His seminal work has saved countless patient lives and has had an immeasurable effect in allaying suffering. I have lost a mentor, colleague, and friend, and the field of oncology has lost its noblest protagonist.
— Norman Wolmark, MD, FACS

Tweet this quote

As word of Dr. Fisher’s death spread, tributes from around the world amassed. But it is fitting to share one from another great breast cancer researcher who called Dr.
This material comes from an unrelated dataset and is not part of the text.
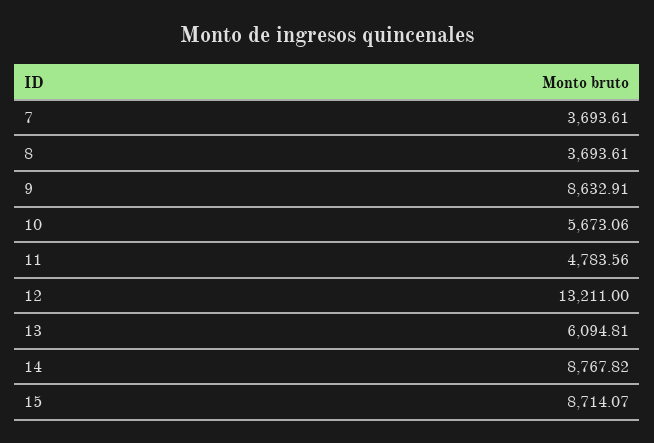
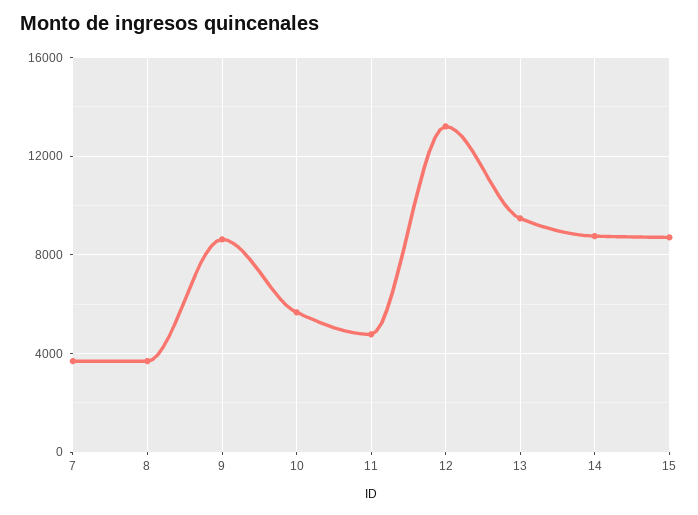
13: 6094.81 -> 9500

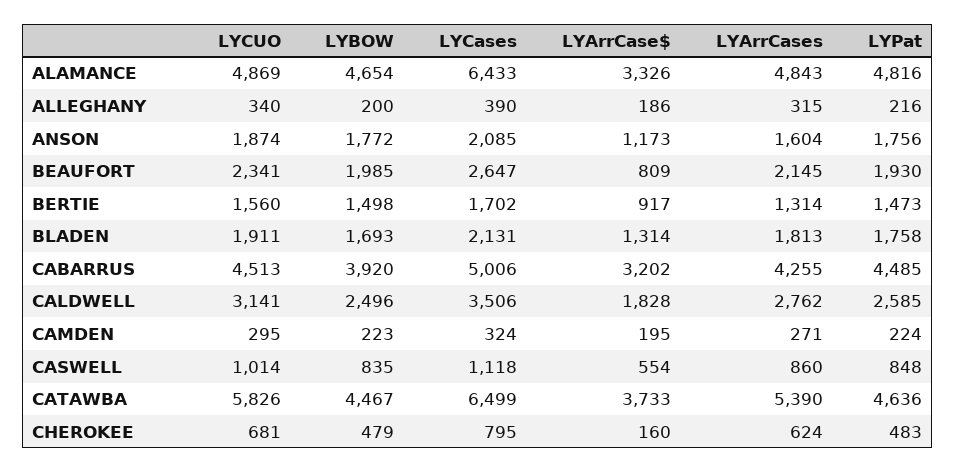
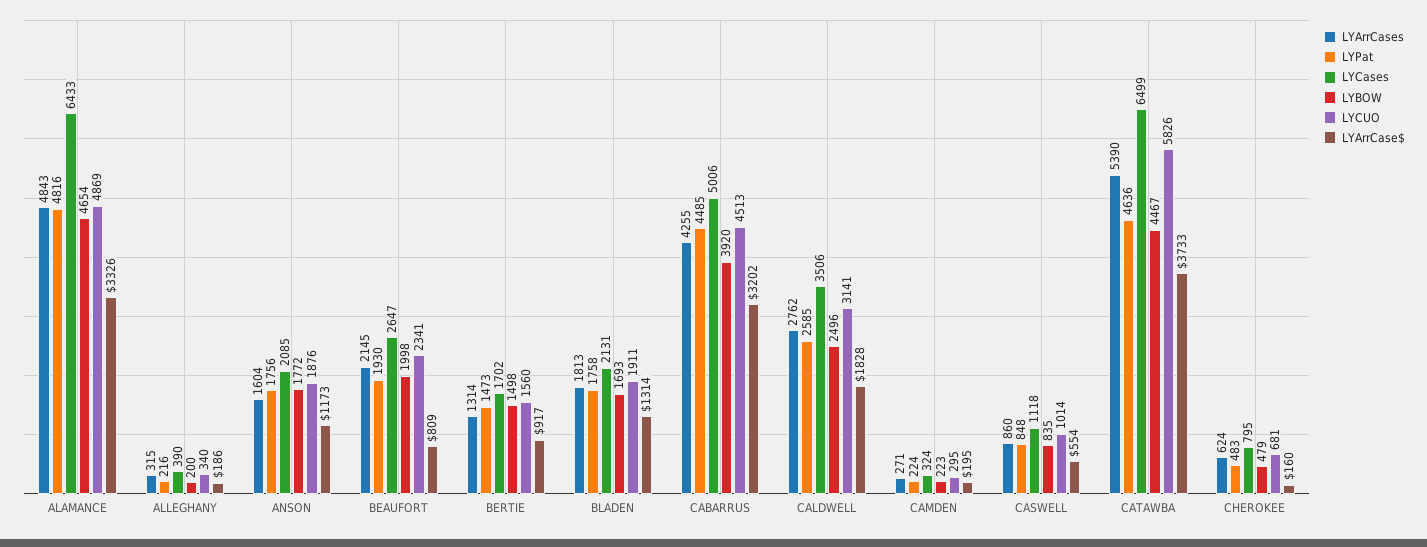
LYCUO, ANSON: 1874 -> 1876
LYBOW, BEAUFORT: 1985 -> 1998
Fisher the single most important influence on his career: Norman Wolmark, MD, FACS, Professor of Surgery at the University of Pittsburgh School of Medicine, who succeeded Dr. Fisher as Chairman and Principal Investigator for the NSABP. Dr. Wolmark said:

All of oncology owes an enormous debt of gratitude to the contributions of Bernard Fisher. He instilled in us the passion for the randomized prospective clinical trial as a vehicle to define optimum therapy in the treatment of breast cancer and other solid tumors applying the scientific method. He delivered us from the age of tyranny, when a single individual could dictate the therapy of a particular disease based on his own biased retrospective experience. In the process, Bernard Fisher revolutionized our understanding of the biology of breast cancer. His seminal work has saved countless patient lives and has had an immeasurable effect in allaying suffering. I have lost a mentor, colleague, and friend, and the field of oncology has lost its noblest protagonist.